::: ОТРЫВОК :::
Первую и с точки зрения веры, самую главную апорию, которая не входит в число названных четырех, Филопон решил в своих философских полемических трактатах, с упоминания которых и начал повествование в «О сотворении мира» — это апория либо вечности, либо тварности мироздания. По отношению к Моисею это непреложная действительность твердого знания, сообщенного ему самим Богом, которого достигает верой в библейское откровение о творении мира Богом и рациональной аргументацией в пользу этого положения и сам Филопон. Эта апория является таковой вовсе не для верующего и осознавшего принцип своей веры христианина: он уже заранее имеет знание о Творце всего мира. Если остальные апории должны восприниматься как загадки, которые искушают ум верующего, то эта выступает условием первоначального доступа к смыслу рассказа Моисея о творении мира. В этом смысле ее решение и предшествует толкованию Шестоднева для его автора и раскрывается в нем, т. е. в толковании последующих апорий, уже и для него самого и для читателя, которому толкование предназначено. Остаток и обновление рациональной аргументации в пользу тварности мира уже в новом контексте толкования слов Моисея составляет в первой книге «О сотворении мира» сравнение во 2 главе речи демиурга из «Тимея» Платона (Tim. 41b) и высказывания Моисея в Быт. 1:3 «И сказал Бог: да будет свет; и возник свет» (Philop. Opif. I.2; Scholten 1997, 80.3–82.6), а также рассуждение о смыслах слова «начало» в 3 и 4 главах.
:::
**ЗАДАНИЯ**
#1 Переведите на английский язык предложение из отрывка о Филопоне: «Эта апория является таковой вовсе не для верующего и осознавшего принцип своей веры христианина: он уже заранее имеет знание о Творце всего мира».
#2 Допишите отрывок о Филопоне и его трактате «О сотворении мира», начав сразу после последнего приведенного предложения.
::: ИСХОДНЫЕ ДАННЫЕ :::
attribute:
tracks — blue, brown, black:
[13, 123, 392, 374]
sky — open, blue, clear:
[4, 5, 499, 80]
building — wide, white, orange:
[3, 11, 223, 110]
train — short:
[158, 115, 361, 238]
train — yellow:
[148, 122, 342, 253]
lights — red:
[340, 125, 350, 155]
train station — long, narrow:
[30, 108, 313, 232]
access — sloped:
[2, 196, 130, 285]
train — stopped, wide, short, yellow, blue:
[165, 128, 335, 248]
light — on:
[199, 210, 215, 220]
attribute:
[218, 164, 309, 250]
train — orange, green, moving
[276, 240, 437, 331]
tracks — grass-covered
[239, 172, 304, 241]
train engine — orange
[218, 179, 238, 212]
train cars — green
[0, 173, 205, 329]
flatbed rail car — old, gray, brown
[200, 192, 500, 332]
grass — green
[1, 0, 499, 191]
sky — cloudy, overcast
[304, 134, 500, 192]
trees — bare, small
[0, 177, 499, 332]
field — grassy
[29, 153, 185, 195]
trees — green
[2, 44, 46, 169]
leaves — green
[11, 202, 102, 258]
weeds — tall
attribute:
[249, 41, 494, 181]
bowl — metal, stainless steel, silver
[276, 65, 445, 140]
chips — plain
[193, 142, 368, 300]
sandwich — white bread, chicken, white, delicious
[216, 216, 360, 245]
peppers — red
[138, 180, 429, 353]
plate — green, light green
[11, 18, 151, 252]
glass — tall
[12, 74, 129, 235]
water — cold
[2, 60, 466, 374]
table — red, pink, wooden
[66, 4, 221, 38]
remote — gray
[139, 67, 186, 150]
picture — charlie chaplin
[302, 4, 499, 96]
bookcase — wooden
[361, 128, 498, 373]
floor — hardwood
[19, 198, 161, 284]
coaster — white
:::
::: ИСХОДНЫЕ ДАННЫЕ :::
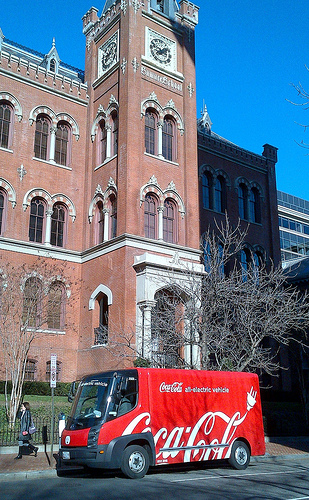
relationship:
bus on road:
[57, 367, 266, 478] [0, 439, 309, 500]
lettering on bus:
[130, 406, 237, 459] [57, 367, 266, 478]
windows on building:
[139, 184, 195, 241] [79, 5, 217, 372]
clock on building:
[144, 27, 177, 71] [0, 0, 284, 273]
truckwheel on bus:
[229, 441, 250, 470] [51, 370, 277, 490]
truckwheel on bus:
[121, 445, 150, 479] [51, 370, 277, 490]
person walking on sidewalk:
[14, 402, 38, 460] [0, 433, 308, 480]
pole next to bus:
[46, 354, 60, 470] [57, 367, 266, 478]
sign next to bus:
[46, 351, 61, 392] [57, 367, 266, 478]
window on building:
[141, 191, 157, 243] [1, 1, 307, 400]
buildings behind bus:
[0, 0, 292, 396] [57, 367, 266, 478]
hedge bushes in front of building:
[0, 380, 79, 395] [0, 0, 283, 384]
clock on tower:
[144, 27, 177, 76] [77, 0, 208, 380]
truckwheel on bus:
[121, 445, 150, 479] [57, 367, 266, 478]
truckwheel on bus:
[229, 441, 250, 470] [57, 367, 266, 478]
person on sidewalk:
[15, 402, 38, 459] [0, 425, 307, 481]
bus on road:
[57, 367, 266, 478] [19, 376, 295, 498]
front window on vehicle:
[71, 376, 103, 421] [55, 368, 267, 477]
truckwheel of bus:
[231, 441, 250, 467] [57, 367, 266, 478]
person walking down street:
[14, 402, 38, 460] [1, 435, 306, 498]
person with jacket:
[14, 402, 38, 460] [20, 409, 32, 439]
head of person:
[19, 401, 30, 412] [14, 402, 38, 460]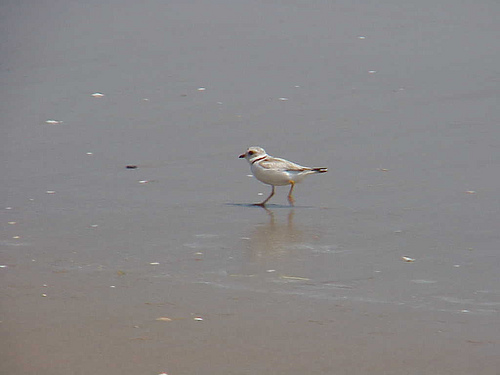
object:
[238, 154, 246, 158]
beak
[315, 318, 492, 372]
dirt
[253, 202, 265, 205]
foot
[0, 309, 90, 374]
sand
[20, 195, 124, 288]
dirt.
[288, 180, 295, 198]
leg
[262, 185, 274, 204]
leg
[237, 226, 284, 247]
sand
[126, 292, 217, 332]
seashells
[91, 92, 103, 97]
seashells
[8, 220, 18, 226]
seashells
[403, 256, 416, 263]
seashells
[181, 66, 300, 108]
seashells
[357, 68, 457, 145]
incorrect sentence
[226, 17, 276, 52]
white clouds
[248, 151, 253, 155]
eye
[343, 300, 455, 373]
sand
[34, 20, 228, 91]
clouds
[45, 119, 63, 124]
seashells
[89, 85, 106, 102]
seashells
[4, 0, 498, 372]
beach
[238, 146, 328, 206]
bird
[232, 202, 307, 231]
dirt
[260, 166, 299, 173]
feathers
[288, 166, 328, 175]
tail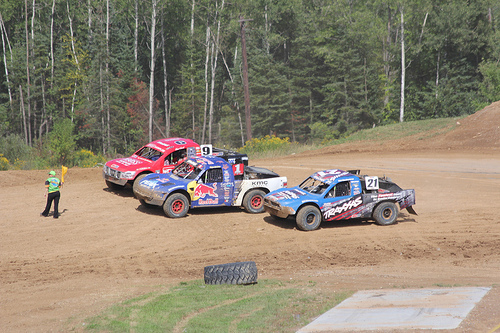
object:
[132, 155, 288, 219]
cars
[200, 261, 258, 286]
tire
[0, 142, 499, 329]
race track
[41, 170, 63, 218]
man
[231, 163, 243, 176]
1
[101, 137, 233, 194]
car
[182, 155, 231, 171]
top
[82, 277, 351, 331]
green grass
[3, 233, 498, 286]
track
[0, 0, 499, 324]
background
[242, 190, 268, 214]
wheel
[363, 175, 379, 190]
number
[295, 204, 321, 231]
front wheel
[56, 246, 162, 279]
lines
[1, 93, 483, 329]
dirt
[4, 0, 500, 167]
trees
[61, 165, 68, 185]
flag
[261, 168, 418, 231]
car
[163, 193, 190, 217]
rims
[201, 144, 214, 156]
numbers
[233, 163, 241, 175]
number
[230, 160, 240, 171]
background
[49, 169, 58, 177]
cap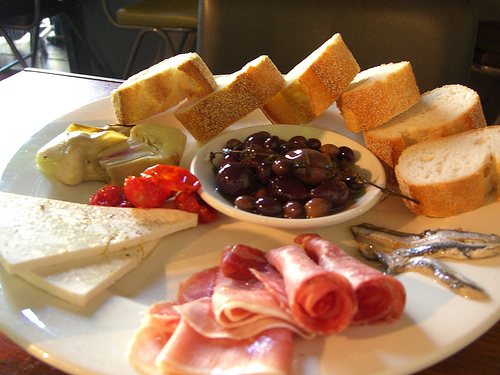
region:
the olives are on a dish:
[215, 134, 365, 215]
:::
**ОТВЕТЫ ПО ПОРЯДКУ**
#1 This aporia is not an aporia at all for a Christian who believes and has grasped the principle of his faith: he already has knowledge of the Creator of the whole world in advance.

#2
Цитируя Платона, Филопон решает сразу как минимум две задачи. Во-первых, он наглядно, с помощью цитаты, показывает своей потенциальной целевой аудитории в пику неоплатоническим толкованиям, что Платон был приверженцем идеи божественного творения мира и вовсе не рассуждал о вечной эманации его из сверхсущего единого, как учили в философских школах неоплатоники. Он выбирает тот отрывок, где демиург повелевает уже сотворенным им небесным созданиям принять от него семена для порождения живых смертных существ, которые они должны производить вложенной им в них силой, подражая ему самому:

Итак, теперь выслушайте, что я скажу вам. Остаются еще три нерожденных смертных рода: если они не возникнут, небо пребудет несовершенным, ведь оно не будет содержать в себе все роды живых существ. А это необходимо, если ему надлежит быть достаточно совершенным. Но если они возникнут и причастятся жизни через меня, то будут равны богам: итак, чтобы и они были смертными, и эта вселенная поистине была бы всецелой, обратитесь вы, согласно своей природе, к созданию живых существ, подражая моей силе, проявившейся при вашем возникновении. А поскольку подобает, чтобы в них было нечто соименное бессмертным, называемое божественным и руководящее для тех из них, кто всегда желает следовать справедливости и вам, то я передам вам имеющиеся у меня семена, а дальше вы сами, сплетая смертное с бессмертным, производите и порождайте живых существ, взращивайте, давай пропитание, и принимайте обратно, когда они умрут (Philop. Opif. I.2; Scholten 1997, 80.10–82.1)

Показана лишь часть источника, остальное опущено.